EBay has officially rejected GameStop's $56 billion takeover bid, deeming it 'neither credible nor attractive.' CEO Ryan Cohen plans to push forward with a hostile takeover despite the online marketplace's firm stance, citing concerns over financing and strategic fit.
EBay's Firm Rejection
EBay on Tuesday rejected GameStop's $56 billion takeover bid, calling it 'neither credible nor attractive.' The online marketplace cited concerns over financing uncertainty, operational risks, and the potential impact on long-term growth. GameStop CEO Ryan Cohen had proposed a half-cash, half-stock deal valued at $125 per share, but eBay's board dismissed the offer, asserting confidence in its current management team's ability to drive sustainable growth.
GameStop's Financials and Skepticism
GameStop's stock fell nearly 4% in premarket trading following the rejection, while eBay's shares dropped 1% to $107. Cohen has claimed a $20 billion debt financing commitment from TD Bank, contingent on the combined company achieving an investment-grade rating. Moody's had previously labeled the deal as credit-negative for eBay.
Cohen's Vision for a Combined Entity
Cohen argues that merging GameStop and eBay could cut costs, leverage synergies, and create a stronger competitor to Amazon.

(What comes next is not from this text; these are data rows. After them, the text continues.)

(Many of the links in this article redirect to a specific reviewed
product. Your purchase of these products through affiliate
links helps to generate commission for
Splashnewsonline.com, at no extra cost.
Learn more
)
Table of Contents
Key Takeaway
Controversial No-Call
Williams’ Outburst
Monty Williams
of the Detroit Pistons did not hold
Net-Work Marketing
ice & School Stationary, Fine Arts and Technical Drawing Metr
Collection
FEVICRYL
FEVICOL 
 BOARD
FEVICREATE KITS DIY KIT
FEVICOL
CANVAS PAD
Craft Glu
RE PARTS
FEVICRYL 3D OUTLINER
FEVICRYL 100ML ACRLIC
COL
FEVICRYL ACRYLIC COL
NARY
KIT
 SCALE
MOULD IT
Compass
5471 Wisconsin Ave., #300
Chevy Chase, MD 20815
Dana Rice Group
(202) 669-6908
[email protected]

He plans to use GameStop's 1,600 U.S. stores as physical hubs for eBay's operations, including authentication and fulfillment. However, analysts and investors have expressed skepticism about the deal's feasibility and the lack of meaningful synergies between the two companies.
Path to Hostile Takeover
The rejection raises the possibility of a hostile takeover, as Cohen has indicated willingness to take the offer directly to eBay shareholders. GameStop did not immediately respond to requests for comment.